**TASK TO CARRY OUT:**
In the forum thread, what does Poly use to loosen the soil around the plants when cleaning the vivarium?

**STUDY TEXT:**

You're right!  A couple of days ago DonLisk recommended I mist him more, and mist the substrate too.  Ever since I have started that, he's been back up at the top.

----------


## Treefrognewbie

its only been a couple times. but they always hunt on the ground, since the crickets stay down there.

----------


## Kay

I tried to use as many of your suggestions as possible in the upgraded terrarium.  I added the background, tall snake plants and I covered a PVC pipe with moss.  I also used the fake jungle vine to get towards the top of the terrarium.  Thanks to all for the suggestions!    My new question:  When I clean the tank, do I have to remove everything?  Do I "unplant" the plants and then replant them after I replace the plantation soil?

----------


## Poly

No, unplanting the plants is unnecessary. I have a planted Vivarium for my two american toads, and when I clean it, I just remove all loose objects (rocks, logs, etc.) in your it would be vines, branches, etc. and lightly loosen up the soil around the plants with an old fork, clean any fecal matter I may have missed the previous day (I rarely miss it, as it stinks pretty bad, so it's hard to miss  :Stick Out Tongue: ), clean the glass, then rearrange a few things, and your ready to put everything back in.  :Smile: 

~Royce

----------


## Poly

By the way, your Vivarium looks great! Have you entered it in the "Photo of the month" contest? If not, you should!  :Smile:

----------

**SUPPLIED INFORMATION:**
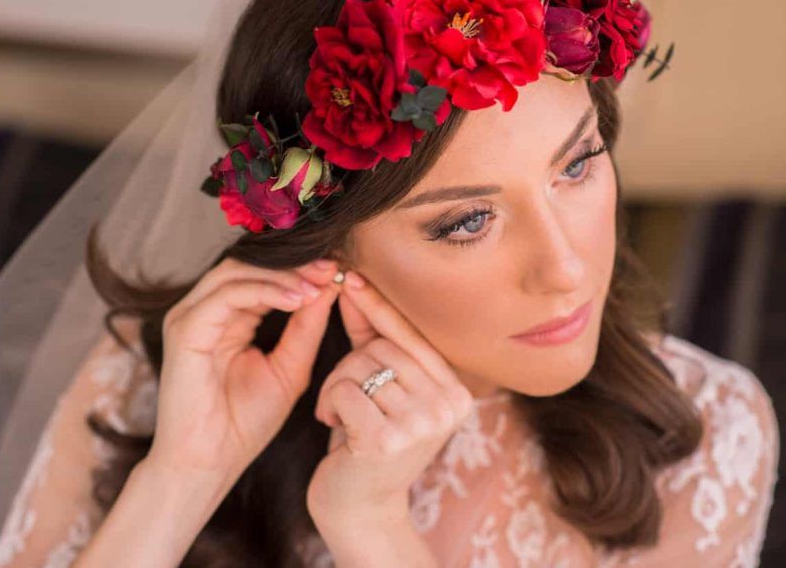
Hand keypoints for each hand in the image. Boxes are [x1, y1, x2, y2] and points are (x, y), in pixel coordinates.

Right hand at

**WRITTEN SOLUTION:**
An old fork.